Using the optimized reaction conditions we extended the substrate pool to include a diverse array of alkenes to verify the generality of the method and the results were reported last year. Two curious observations made from our initail susbstrate scope investigation are shown below. While the electron deficient alkene 28 failed to react , the attempted co-iodination of 29 provided only 30 in 72% yield establishing a selectivity of the procedure for electron rich alkenes. The use of [bis(trifluoroacetoxy)iodo]benzene (BTI), 31 , as the hypervalent iodine oxidant in the coiodination reactions of 28 and 29 provided products from the functionalization of electron electron deficient double bonds also. This interesting observation and the potential for product control by varying the oxidant hinted
the possibility of differently functionalizing dienes bearing both electron deficient and electron rich double bonds. Prior to embarking on this interesting mini project we further investigated the selective co-iodination of electron rich double bonds in dienes using DAIB as the oxidant and the results are shown in the Table below.
Additionally, we have also demonstrated that dienes can be differently functionalized by careful choice of the oxidant and the nucleophilic additives in the reaction. Synthesis of isomeric derivatives 34 and 36 can be readily achieved from 32 with proper choice of nucleophilic aditives in sequentially carried out co-iodination reactions.

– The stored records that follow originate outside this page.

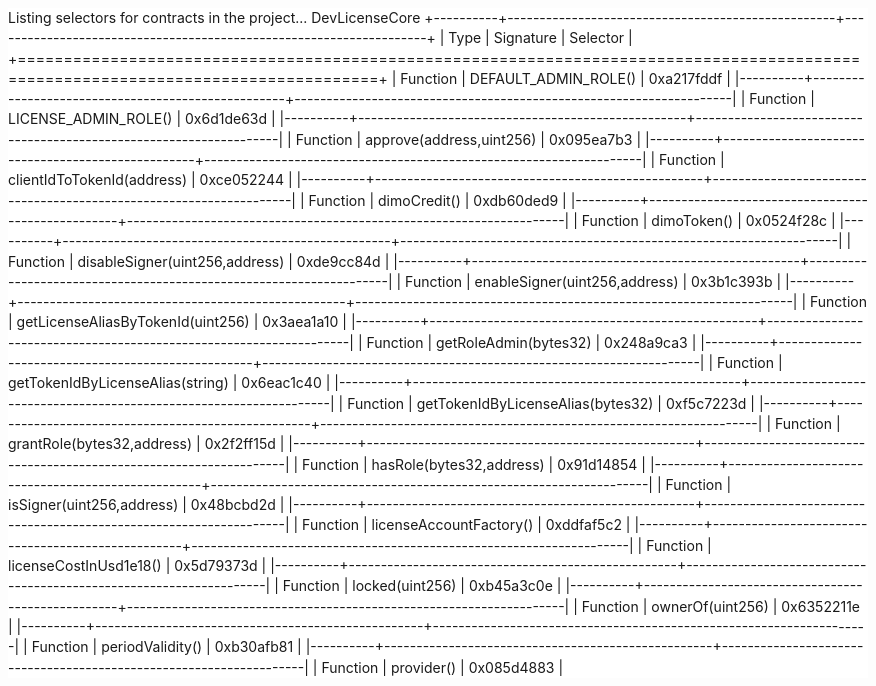 Listing selectors for contracts in the project...
DevLicenseCore
+----------+---------------------------------------------------+--------------------------------------------------------------------+
| Type     | Signature                                         | Selector                                                           |
+===================================================================================================================================+
| Function | DEFAULT_ADMIN_ROLE()                              | 0xa217fddf                                                         |
|----------+---------------------------------------------------+--------------------------------------------------------------------|
| Function | LICENSE_ADMIN_ROLE()                              | 0x6d1de63d                                                         |
|----------+---------------------------------------------------+--------------------------------------------------------------------|
| Function | approve(address,uint256)                          | 0x095ea7b3                                                         |
|----------+---------------------------------------------------+--------------------------------------------------------------------|
| Function | clientIdToTokenId(address)                        | 0xce052244                                                         |
|----------+---------------------------------------------------+--------------------------------------------------------------------|
| Function | dimoCredit()                                      | 0xdb60ded9                                                         |
|----------+---------------------------------------------------+--------------------------------------------------------------------|
| Function | dimoToken()                                       | 0x0524f28c                                                         |
|----------+---------------------------------------------------+--------------------------------------------------------------------|
| Function | disableSigner(uint256,address)                    | 0xde9cc84d                                                         |
|----------+---------------------------------------------------+--------------------------------------------------------------------|
| Function | enableSigner(uint256,address)                     | 0x3b1c393b                                                         |
|----------+---------------------------------------------------+--------------------------------------------------------------------|
| Function | getLicenseAliasByTokenId(uint256)                 | 0x3aea1a10                                                         |
|----------+---------------------------------------------------+--------------------------------------------------------------------|
| Function | getRoleAdmin(bytes32)                             | 0x248a9ca3                                                         |
|----------+---------------------------------------------------+--------------------------------------------------------------------|
| Function | getTokenIdByLicenseAlias(string)                  | 0x6eac1c40                                                         |
|----------+---------------------------------------------------+--------------------------------------------------------------------|
| Function | getTokenIdByLicenseAlias(bytes32)                 | 0xf5c7223d                                                         |
|----------+---------------------------------------------------+--------------------------------------------------------------------|
| Function | grantRole(bytes32,address)                        | 0x2f2ff15d                                                         |
|----------+---------------------------------------------------+--------------------------------------------------------------------|
| Function | hasRole(bytes32,address)                          | 0x91d14854                                                         |
|----------+---------------------------------------------------+--------------------------------------------------------------------|
| Function | isSigner(uint256,address)                         | 0x48bcbd2d                                                         |
|----------+---------------------------------------------------+--------------------------------------------------------------------|
| Function | licenseAccountFactory()                           | 0xddfaf5c2                                                         |
|----------+---------------------------------------------------+--------------------------------------------------------------------|
| Function | licenseCostInUsd1e18()                            | 0x5d79373d                                                         |
|----------+---------------------------------------------------+--------------------------------------------------------------------|
| Function | locked(uint256)                                   | 0xb45a3c0e                                                         |
|----------+---------------------------------------------------+--------------------------------------------------------------------|
| Function | ownerOf(uint256)                                  | 0x6352211e                                                         |
|----------+---------------------------------------------------+--------------------------------------------------------------------|
| Function | periodValidity()                                  | 0xb30afb81                                                         |
|----------+---------------------------------------------------+--------------------------------------------------------------------|
| Function | provider()                                        | 0x085d4883                                                         |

In conclusion, we have developed a versatile and iodine atom economic co-iodination protocol for alkenes. The two C=C bonds of dienes can be selectively functionalized by careful choice of the oxidant and the nucleophilic additive in the reaction as demonstrated in the conversion of 32 to 34 and 36 respectively. We are currently exploring the selective functionalization of the double bonds in dienes using the developed co-iodination protocols.